Каждая карта, на которую он ставил, бита, и последнюю оставшуюся у него, самую ценную — рукопись его лучшего произведения, «Принца Фридриха Гомбургского», — он уже не может пустить в ход: он уже вне игры, и никто не доверяет его ставке. И тут, вновь вынырнув на поверхность, он пытается, после многих месяцев безвестной жизни, вернуться в свою семью: еще раз он едет во Франкфурт–на–Одере к своим — освежить душу каплей любви, но родные посыпают солью его раны, и желчь стекает с их уст. Обеденный час в кругу Клейстов, свысока посматривающих на уволенного чиновника, на обанкротившегося издателя газеты, на неудачливого драматурга, видящих в нем недостойного представителя их рода, — этот час лишил его последних сил. «Я готов лучше десять раз умереть, — пишет он в отчаянии, — чем еще раз пережить то, что я испытал во Франкфурте за семейным обедом».

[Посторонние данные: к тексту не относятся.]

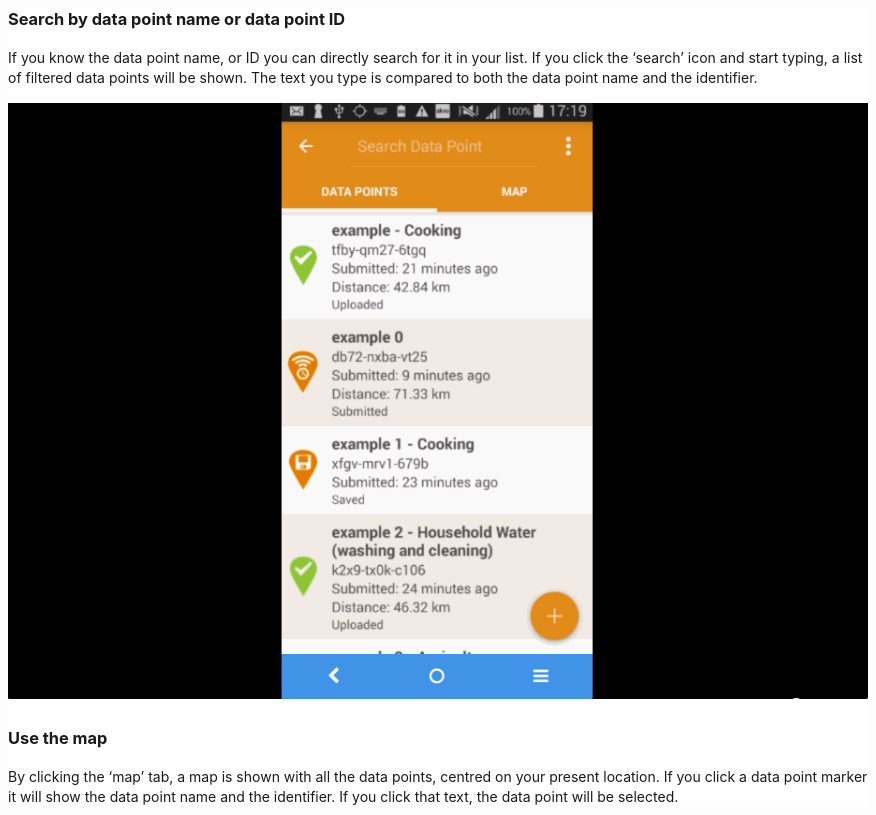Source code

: ### Search by data point name or data point ID 
If you know the data point name, or ID you can directly search for it in your list. If you click the ‘search’ icon and start typing, a list of filtered data points will be shown. The text you type is compared to both the data point name and the identifier.

![Search by data point name or data point ID](media/data_point_search.gif)

### Use the map
By clicking the ‘map’ tab, a map is shown with all the data points, centred on your present location. If you click a data point marker it will show the data point name and the identifier. If you click that text, the data point will be selected.
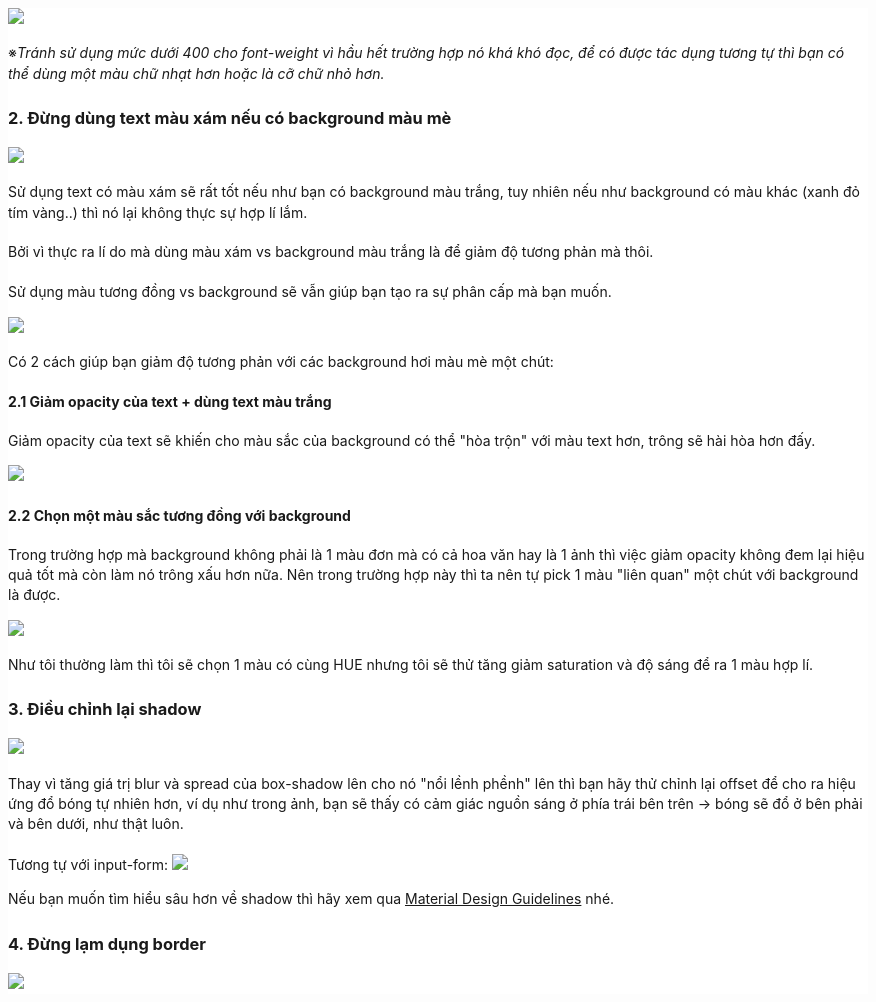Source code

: ![](https://images.viblo.asia/feaa9230-114c-4175-a99c-fe16ea46fe4d.png)

※*Tránh sử dụng mức dưới 400 cho font-weight vì hầu hết trường hợp nó khá khó đọc, để có được tác dụng tương tự thì bạn có thể dùng một màu chữ nhạt hơn hoặc là cỡ chữ nhỏ hơn.*

### 2. Đừng dùng text màu xám nếu có background màu mè

![](https://images.viblo.asia/6d338ded-18fa-410f-8d43-3e039d722a27.png)

Sử dụng text có màu xám sẽ rất tốt nếu như bạn có background màu trắng, tuy nhiên nếu như background có màu khác (xanh đỏ tím vàng..) thì nó lại không thực sự hợp lí lắm.
####
Bởi vì thực ra lí do mà dùng màu xám vs background màu trắng là để giảm độ tương phản mà thôi.
####
Sử dụng màu tương đồng vs background sẽ vẫn giúp bạn tạo ra sự phân cấp mà bạn muốn.

![](https://images.viblo.asia/77dcd5cd-9618-4512-a236-1ae19d606bf9.png)


Có 2 cách giúp bạn giảm độ tương phản với các background hơi màu mè một chút:
#### 2.1 Giảm opacity của text + dùng text màu trắng
Giảm opacity của text sẽ khiến cho màu sắc  của background có thể "hòa trộn" với màu text hơn, trông sẽ hài hòa hơn đấy.

![](https://images.viblo.asia/8a32f42f-a0bd-41df-8b46-0c1f863759cc.png)

#### 2.2 Chọn một màu sắc tương đồng với background
Trong trường hợp mà background không phải là 1 màu đơn mà có cả hoa văn hay là 1 ảnh thì việc giảm opacity không đem lại hiệu quả tốt mà còn làm nó trông xấu hơn nữa. Nên trong trường hợp này thì  ta nên tự pick 1 màu "liên quan" một chút với background là được.

![](https://images.viblo.asia/fe1a47a7-ce9e-4870-a872-cca8f3051a6b.png)

Như tôi thường làm thì tôi sẽ chọn 1 màu có cùng HUE nhưng tôi sẽ thử tăng giảm saturation và độ sáng để ra 1 màu hợp lí.

### 3. Điều chỉnh lại shadow
![](https://images.viblo.asia/01ab06d2-522b-46c7-a1ee-14a5d26eebc7.png)

Thay vì tăng giá trị blur và spread của box-shadow lên cho nó "nổi lềnh phềnh" lên thì bạn hãy thử chỉnh lại offset để cho ra hiệu ứng đổ bóng tự nhiên hơn, ví dụ như trong ảnh, bạn sẽ thấy có cảm giác nguồn sáng ở phía trái bên trên -> bóng sẽ đổ ở bên phải và bên dưới, như thật luôn.
####
Tương tự với input-form:
![](https://images.viblo.asia/f975786a-1160-44ff-b981-be622bb32d92.png)

Nếu bạn muốn tìm hiểu sâu hơn về shadow thì hãy xem qua [Material Design Guidelines](https://material.io/guidelines/material-design/elevation-shadows.html) nhé.

### 4. Đừng lạm dụng border
![](https://images.viblo.asia/8d4633d5-f05b-4471-874f-17ae2f1b451b.png)
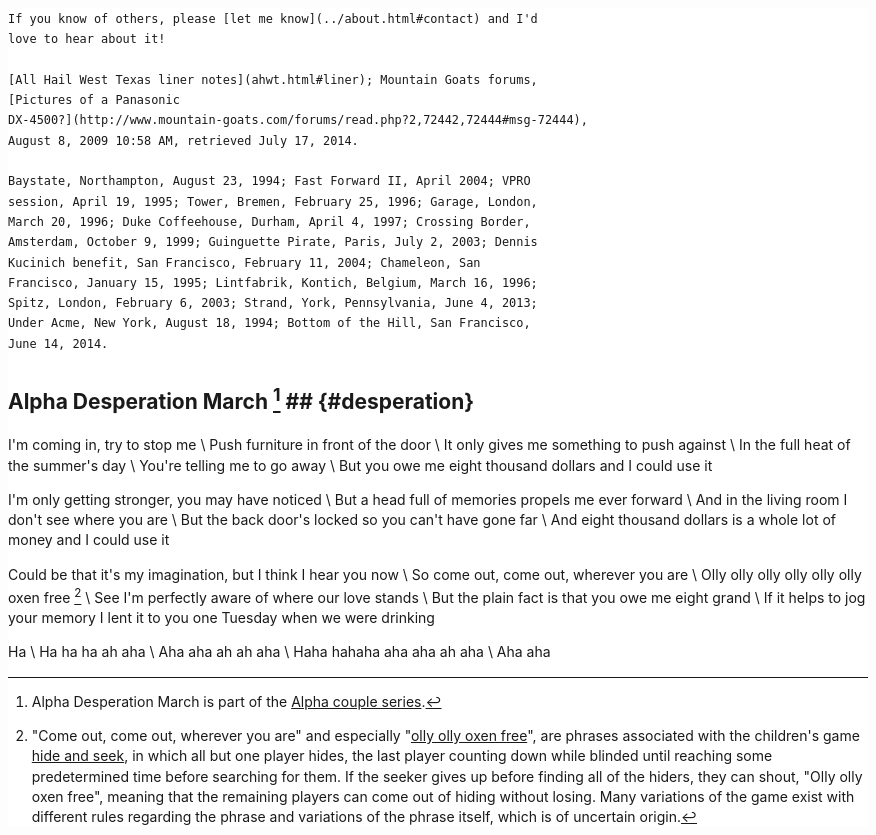     If you know of others, please [let me know](../about.html#contact) and I'd
    love to hear about it!

    [All Hail West Texas liner notes](ahwt.html#liner); Mountain Goats forums,
    [Pictures of a Panasonic
    DX-4500?](http://www.mountain-goats.com/forums/read.php?2,72442,72444#msg-72444),
    August 8, 2009 10:58 AM, retrieved July 17, 2014.

    Baystate, Northampton, August 23, 1994; Fast Forward II, April 2004; VPRO
    session, April 19, 1995; Tower, Bremen, February 25, 1996; Garage, London,
    March 20, 1996; Duke Coffeehouse, Durham, April 4, 1997; Crossing Border,
    Amsterdam, October 9, 1999; Guinguette Pirate, Paris, July 2, 2003; Dennis
    Kucinich benefit, San Francisco, February 11, 2004; Chameleon, San
    Francisco, January 15, 1995; Lintfabrik, Kontich, Belgium, March 16, 1996;
    Spitz, London, February 6, 2003; Strand, York, Pennsylvania, June 4, 2013;
    Under Acme, New York, August 18, 1994; Bottom of the Hill, San Francisco,
    June 14, 2014.

## Alpha Desperation March [^desperationseries] ## {#desperation}

I'm coming in, try to stop me \\
Push furniture in front of the door \\
It only gives me something to push against \\
In the full heat of the summer's day \\
You're telling me to go away \\
But you owe me eight thousand dollars and I could use it

I'm only getting stronger, you may have noticed \\
But a head full of memories propels me ever forward \\
And in the living room I don't see where you are \\
But the back door's locked so you can't have gone far \\
And eight thousand dollars is a whole lot of money and I could use it

Could be that it's my imagination, but I think I hear you now \\
So come out, come out, wherever you are \\
Olly olly olly olly olly olly oxen free [^ollyoxenfree] \\
See I'm perfectly aware of where our love stands \\
But the plain fact is that you owe me eight grand \\
If it helps to jog your memory I lent it to you one Tuesday when we were drinking

Ha \\
Ha ha ha ah aha \\
Aha aha ah ah aha \\
Haha hahaha aha aha ah aha \\
Aha aha

[^desperationseries]:
    Alpha Desperation March is part of the [Alpha couple
    series](series.html#alpha).

[^ollyoxenfree]:
    "Come out, come out, wherever you are" and especially "[olly olly oxen
    free](http://en.wikipedia.org/wiki/Olly_olly_oxen_free)", are phrases
    associated with the children's game [hide and
    seek](http://en.wikipedia.org/wiki/Hide_and_seek), in which all but one
    player hides, the last player counting down while blinded until reaching
    some predetermined time before searching for them. If the seeker gives up
    before finding all of the hiders, they can shout, "Olly olly oxen free",
    meaning that the remaining players can come out of hiding without losing.
    Many variations of the game exist with different rules regarding the
    phrase and variations of the phrase itself, which is of uncertain origin.


[nall]:             http://www.themountaingoats.net/music/horace.html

Родные его оттолкнули, столкнули в ад, кипящий в его груди; с омраченной душой, пристыженный и униженный, отправляется он опять в Берлин. Несколько месяцев он бродит там в стоптанных башмаках, в поношенном костюме, подает в различные ведомства прошения о предоставлении должности, предлагает (тщетно) издателям роман, «Принца Гомбургского», «Битву Арминия», угнетает друзей своим жалким видом; в конце концов он надоел всем, и ему самому надоели поиски. «Моя душа так изранена, — жалуется он, — что когда я высовываю нос из окна, мне кажется, будто дневной свет причиняет мне боль». Его страсти иссякли, силы истощены, надежды разбиты:

Он в каждый слух бросает тщетный зов, И, видя знамя времени, что рея К глупцам перелетает от глупцов, Он обрывает песнь, — с него довольно, — Роняя лиру со слезой невольной.

И вот среди этого молчания, самого глубокого молчания, какое знал, быть может, еще только Ницше, его сердца касается мрачный голос, зов, который звучал ему всю жизнь, всякий раз, как иссякала его бодрость, как овладевало им отчаяние: мысль о смерти.

С ранней юности преследует его эта мысль о добровольной смерти, и так же, как еще в отрочестве он составил план жизни, так заранее приготовил он и план смерти — эта мысль усиливается в нем всякий раз в часы бессилия; томной скалой вздымается она в его душе, когда убывает прилив страстей и пенящийся поток надежд. Не счесть в письмах Клейста и в его встречах этих пламенных призывов к смерти; и, может быть, позволителен такой парадокс: он только потому мог так долго выносить жизнь, что ежечасно был готов от нее отказаться.